=== Görev Listesi ===
A: Okunacak metinde “TBMM Başkanı Kurtulmuş, mecliste” sözleriyle başlayan paragrafı, ana bilgilerini koruyarak kısa bir madde listesine dönüştürün.
B: Okunacak metne göre Türkiye’de LGBTİQ+’lara yönelik saldırılar hangi yasaklarla başlamıştır?

=== Okunacak Metin ===
Post

Büyük Onur Yürüyüşümüz

TBMM Başkanı Kurtulmuş, mecliste Büyük Aile Platformu’nu kabul etmiş, “aileyi ifsad eden hususlara dair tedbirleri” konuşmuşlar. Aileyi korumayı “milli bir görev” ilan eden Meclis Başkanı, LGBTIQ+ propagandasının yasaklanmasını, derneklerinin kapatılmasını isteyen bu platforma teşekkür ve tebrik sunmuş. Yeni anayasa çalışmalarına konuyu dahil etme konusunda da bir güzel anlaşmışlar.

Yani aslında, Türkiyeli bütün yurttaşlar adına oturulan o meclis başkanlığı koltuğunu, nefret suçuna bulaştırmışlar.

İNSANLIK SUÇU İŞLİYORLAR

“Milli görev”, “kutsal aile” gibi kutsiyet atfettikleri hiçbir örtüyle örtülemeyecek olan bir suç. LGBTIQ+ kişilerin haklarını ve yaşamlarını tehlikeye atıyor ve insanlık suçu işliyorlar. Mevcut anayasa, insan haysiyetiyle bağdaşmayacak davranışları yasaklar, buna bile tahammül edemiyorlar. İstanbul Sözleşmesi’nden imza çekmek yetmedi, mevcut anayasadan da çıkmak istiyorlar.

Türkiye’de Onur Yürüyüşü yasaklarıyla başlayan LGBTİQ+’lara yönelik saldırılar, gökkuşağı renklerinin sansüründen trans cinayetlerine uzanan çok geniş bir suç yelpazesinde devam ediyor.

=== Veri Seti Kayıtları ===
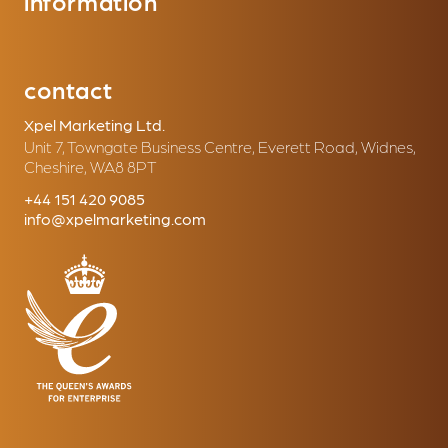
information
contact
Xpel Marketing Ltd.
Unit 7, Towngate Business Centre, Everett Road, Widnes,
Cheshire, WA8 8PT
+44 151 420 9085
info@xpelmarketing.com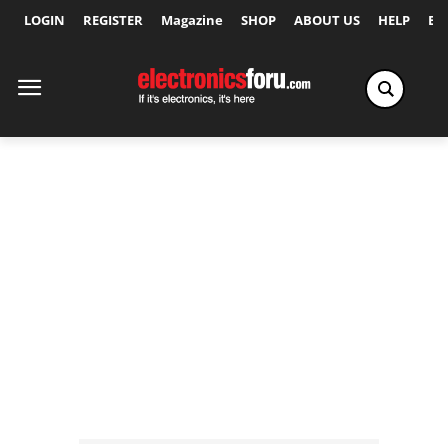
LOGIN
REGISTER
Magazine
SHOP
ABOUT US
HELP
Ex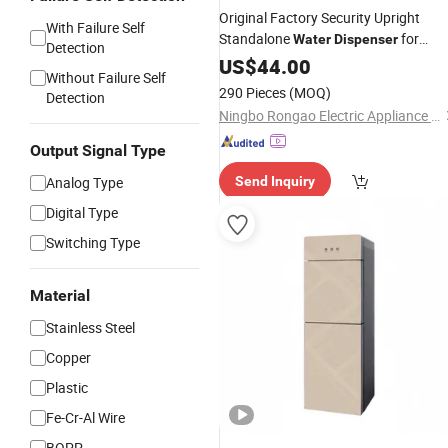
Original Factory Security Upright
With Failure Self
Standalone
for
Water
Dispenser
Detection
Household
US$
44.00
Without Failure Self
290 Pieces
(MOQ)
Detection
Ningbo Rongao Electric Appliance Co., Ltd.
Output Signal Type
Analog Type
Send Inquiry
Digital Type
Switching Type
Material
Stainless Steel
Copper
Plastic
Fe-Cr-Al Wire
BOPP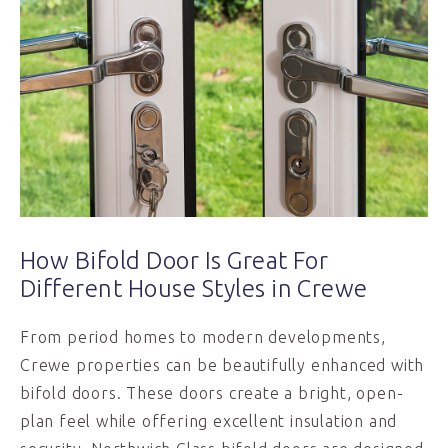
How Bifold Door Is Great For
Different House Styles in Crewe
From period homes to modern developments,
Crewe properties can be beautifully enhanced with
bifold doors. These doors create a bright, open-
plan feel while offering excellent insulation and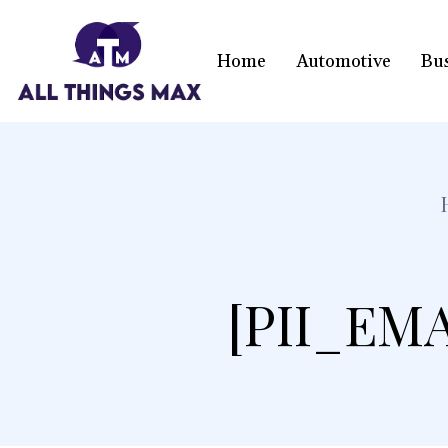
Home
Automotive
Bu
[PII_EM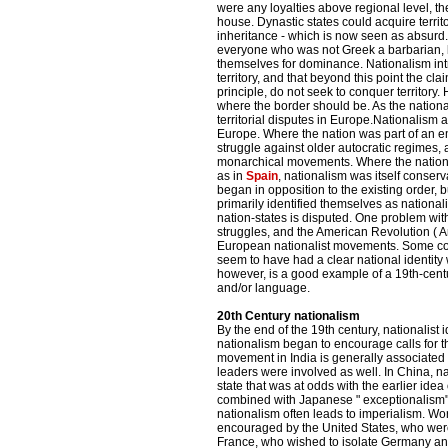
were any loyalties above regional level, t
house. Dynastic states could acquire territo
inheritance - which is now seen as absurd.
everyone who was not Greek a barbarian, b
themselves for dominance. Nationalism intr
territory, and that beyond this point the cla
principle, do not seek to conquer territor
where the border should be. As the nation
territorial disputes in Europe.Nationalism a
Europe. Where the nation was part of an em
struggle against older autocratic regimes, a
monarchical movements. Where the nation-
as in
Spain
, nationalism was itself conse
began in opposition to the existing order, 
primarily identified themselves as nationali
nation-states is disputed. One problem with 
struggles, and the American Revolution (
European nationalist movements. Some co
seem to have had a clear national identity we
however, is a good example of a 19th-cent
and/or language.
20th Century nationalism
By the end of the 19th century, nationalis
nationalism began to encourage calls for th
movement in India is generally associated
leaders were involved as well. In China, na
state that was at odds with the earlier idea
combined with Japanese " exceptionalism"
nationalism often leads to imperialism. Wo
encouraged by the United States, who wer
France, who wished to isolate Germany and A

=== Görev Çözümleri ===
A:
- TBMM Başkanı Kurtulmuş, Büyük Aile Platformu’nu mecliste kabul etmiş ve “aileyi ifsad eden hususlara dair tedbirleri” konuşmuşlar.
- Kurtulmuş, aileyi korumayı “milli bir görev” ilan etmiş.
- LGBTIQ+ propagandasının yasaklanmasını ve derneklerinin kapatılmasını isteyen platforma teşekkür ve tebrik sunmuş.
- Konuyu yeni anayasa çalışmalarına dahil etme konusunda anlaşmışlar.

B: Onur Yürüyüşü yasaklarıyla.